By Tom Kleckner
The staff of the Texas Public Utility Commission last week recommended that it require Vistra Energy and Dynegy to divest at least 1,281 MW of generation to secure approval of their merger.
Vistra’s power generation subsidiary, Luminant Generation, challenged the staff recommendation, assuring the PUC that market power would not be an issue (Docket No. 47801).
PUC staff filed the recommendation on Feb. 5, calling for approving the merger conditioned on Vistra and Dynegy divesting themselves of enough Texas generation to stay below the statutory cap of 20% of ERCOT installed capacity.
Staff said the two companies exceeded the limit because Dynegy owns 820 MW of generation in the Eastern Interconnection “capable of delivering electricity to ERCOT” over DC ties. Staff ruled that capacity should be included in Luminant’s market share calculation.
Together, Luminant and Dynegy own almost 18 GW of generation in Texas. Dynegy also owns 21.6 GW outside the state that isn’t deliverable to ERCOT. Including the 820 MW of generation deliverable over the DC ties would give the companies 21.46% of the Texas ISO’s capacity.
Staff said in their memo that Luminant and Dynegy have committed not to import power over the DC ties. However, they said, the arrangement “fails to satisfy the statutory language, because a commitment on [their] part to not import power … does not negate their capability of doing so.”
In its response filed Friday, Luminant asked the PUC to exclude the 820 MW, based on the entities’ commitment to not import power.
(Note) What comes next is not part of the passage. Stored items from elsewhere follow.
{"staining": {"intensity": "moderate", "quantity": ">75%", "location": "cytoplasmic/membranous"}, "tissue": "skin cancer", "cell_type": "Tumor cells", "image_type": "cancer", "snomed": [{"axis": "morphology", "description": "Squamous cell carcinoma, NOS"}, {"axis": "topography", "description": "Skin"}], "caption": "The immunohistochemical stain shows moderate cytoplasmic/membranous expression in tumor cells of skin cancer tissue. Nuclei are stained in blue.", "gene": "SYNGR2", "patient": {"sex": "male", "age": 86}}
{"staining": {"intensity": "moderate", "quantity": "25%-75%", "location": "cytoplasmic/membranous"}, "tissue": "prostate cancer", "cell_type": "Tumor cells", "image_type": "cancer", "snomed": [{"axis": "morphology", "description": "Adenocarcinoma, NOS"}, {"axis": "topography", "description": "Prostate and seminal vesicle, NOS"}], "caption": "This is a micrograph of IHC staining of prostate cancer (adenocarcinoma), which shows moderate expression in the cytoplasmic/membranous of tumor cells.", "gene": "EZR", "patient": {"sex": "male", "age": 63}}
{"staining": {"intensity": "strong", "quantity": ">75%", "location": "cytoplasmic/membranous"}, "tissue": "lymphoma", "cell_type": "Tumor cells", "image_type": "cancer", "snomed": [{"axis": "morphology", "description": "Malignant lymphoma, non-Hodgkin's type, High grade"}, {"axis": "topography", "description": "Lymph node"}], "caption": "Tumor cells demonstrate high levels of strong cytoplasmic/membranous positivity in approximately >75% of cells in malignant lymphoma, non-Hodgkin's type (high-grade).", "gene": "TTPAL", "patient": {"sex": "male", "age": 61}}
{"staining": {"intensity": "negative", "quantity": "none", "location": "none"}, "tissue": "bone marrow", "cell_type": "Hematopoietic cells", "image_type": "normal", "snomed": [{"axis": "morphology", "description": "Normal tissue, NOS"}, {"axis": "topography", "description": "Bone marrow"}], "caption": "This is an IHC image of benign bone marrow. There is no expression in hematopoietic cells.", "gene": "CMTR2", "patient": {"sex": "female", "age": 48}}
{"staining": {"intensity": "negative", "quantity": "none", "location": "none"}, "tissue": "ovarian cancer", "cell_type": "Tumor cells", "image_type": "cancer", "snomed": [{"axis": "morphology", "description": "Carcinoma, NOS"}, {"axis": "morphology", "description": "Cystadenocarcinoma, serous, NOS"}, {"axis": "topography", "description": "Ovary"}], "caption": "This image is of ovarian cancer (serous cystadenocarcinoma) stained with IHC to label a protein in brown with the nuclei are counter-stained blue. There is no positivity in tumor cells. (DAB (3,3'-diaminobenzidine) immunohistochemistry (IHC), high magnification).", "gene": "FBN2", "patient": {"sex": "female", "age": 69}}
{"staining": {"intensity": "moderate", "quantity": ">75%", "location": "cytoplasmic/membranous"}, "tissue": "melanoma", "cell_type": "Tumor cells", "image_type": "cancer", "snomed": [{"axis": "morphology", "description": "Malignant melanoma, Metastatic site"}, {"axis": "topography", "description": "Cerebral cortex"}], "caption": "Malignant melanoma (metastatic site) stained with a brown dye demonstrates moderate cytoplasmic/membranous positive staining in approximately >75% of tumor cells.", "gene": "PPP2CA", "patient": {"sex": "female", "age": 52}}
The generation firm said a “reasonable mitigation” would be acceptance of the companies’ commitment not to import power and allow the transaction to close without any divesting generation.
Luminant also requested its 915-MW Lake Hubbard gas-fired plant be excluded from the market power analysis, saying it was grandfathered as part of a 2000 agreement with the PUC (Docket No. 28081).
The company told the commissioners it is working with staff on a proposed order. The PUC has an open meeting Feb. 15, but the agenda has not yet been posted.
In their filing, staff recommended several changes to the proposed transaction:
- Divesting the generation should the commission find the combined installed capacity exceeds the 20% cap;
- Termination of a 2015 voluntary mitigation plan (Docket No. 44635);
- Self-monitoring compliance with the cap;
- Filing quarterly compliance reports for two years or until the combined company falls below 18.5% of ERCOT’s total; and
- Filing a written report with the PUC within 30 days on noncompliance with the 20% cap.
Vistra announced its $1.7 billion acquisition of Dynegy in October. The all-stock deal will create a generation and retail giant owning 40 GW of capacity and serving nearly 3 million customers, mainly in ERCOT, PJM and ISO-NE. The proposed acquisition requires regulatory approvals from FERC, the PUC and the New York Public Service Commission. (See Vistra Energy Swallowing Dynegy in $1.7B Deal.)